Sane (r) way to encode CLI characters on Mac OS X?

I wrote a CLI tool for Mac OS X (10.5+) that should deal with command line arguments, which are likely to contain non-ASCII characters.

For further processing, I convert these arguments using + [NSString stringWithCString: encoding:].

My problem is that I could not find good information on how to determine the character encoding used by the shell in which the specified cli tool works.
What I came up with as a solution is the following:

NSDictionary *environment = [[NSProcessInfo processInfo] environment]; NSString *ianaName = [[environment objectForKey:@"LANG"] pathExtension]; NSStringEncoding encoding = CFStringConvertEncodingToNSStringEncoding( CFStringConvertIANACharSetNameToEncoding( (CFStringRef)ianaName ) ); NSString *someArgument = [NSString stringWithCString:argv[someIndex] encoding:encoding]; 

I find it a little rude that makes me think that I missed something obvious ... but what?

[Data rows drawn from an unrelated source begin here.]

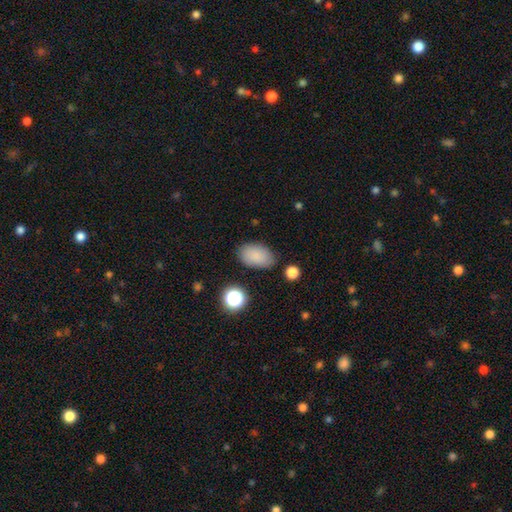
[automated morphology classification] smooth 85%, star or artifact 9%, featured or disk 6%. Down the decision tree: how rounded — in between (91%); merging — none (82%).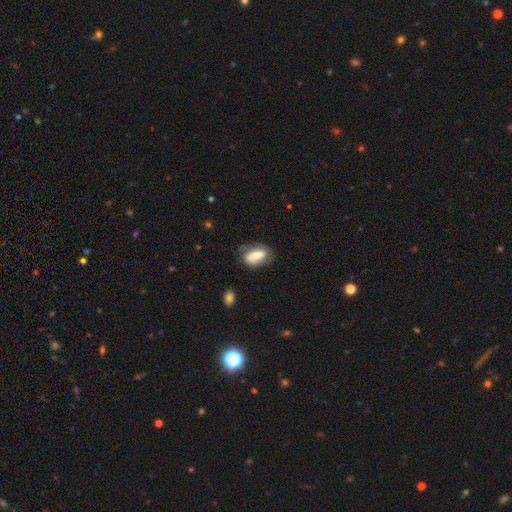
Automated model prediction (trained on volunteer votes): smooth 66%, featured or disk 27%, star or artifact 7%. Down the decision tree: how rounded — in between (89%); merging — none (64%).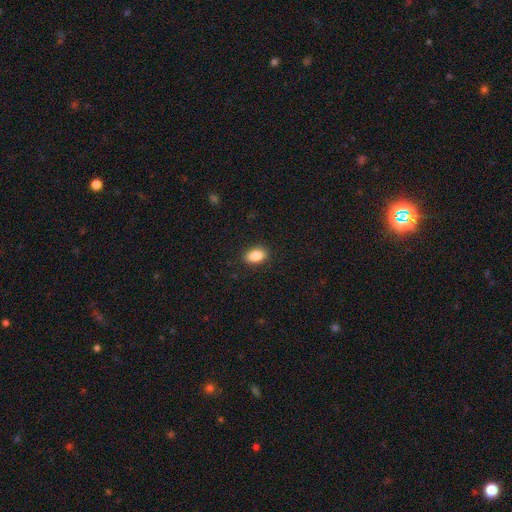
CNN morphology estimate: The model was most divided on "how rounded": in between: 88%, round: 10%, cigar-shaped: 2%. More confident: merging — none (89%); smooth or featured — smooth (86%).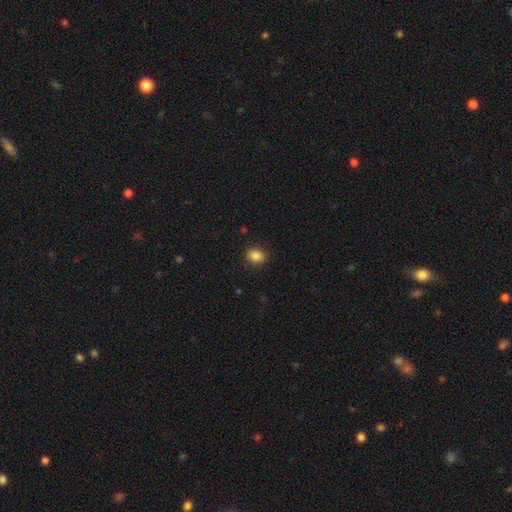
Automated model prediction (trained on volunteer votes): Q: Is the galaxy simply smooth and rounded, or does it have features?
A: smooth — 86%.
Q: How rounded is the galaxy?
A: in between — 51%.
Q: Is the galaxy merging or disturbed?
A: none — 86%.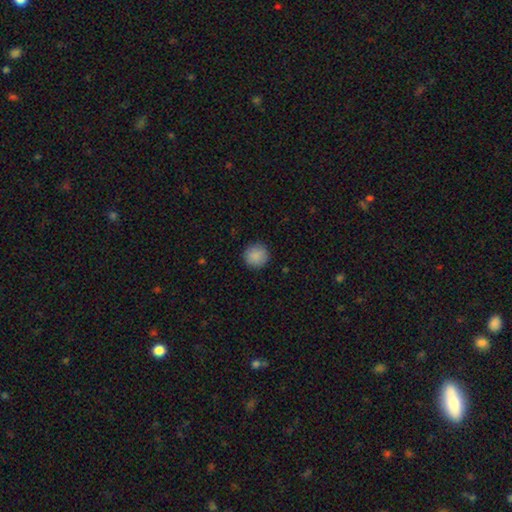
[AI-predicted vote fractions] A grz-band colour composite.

Is there a cleaner or cleaner way to achieve essentially the same thing?

Thanks in advance

D

+4
source share
3 answers

Well, it looks like they aren't there!

As Yuji pointed out, the main encoding of file names is UTF-8, no matter what. Therefore, it was necessary to process two scenarios :

  • The arguments the user enters are character for character.
  • Arguments that are terminated by tabulation or the output of commands of type ls , since they do not convert any characters.

The second case is simply covered by the assumption of UTF-8.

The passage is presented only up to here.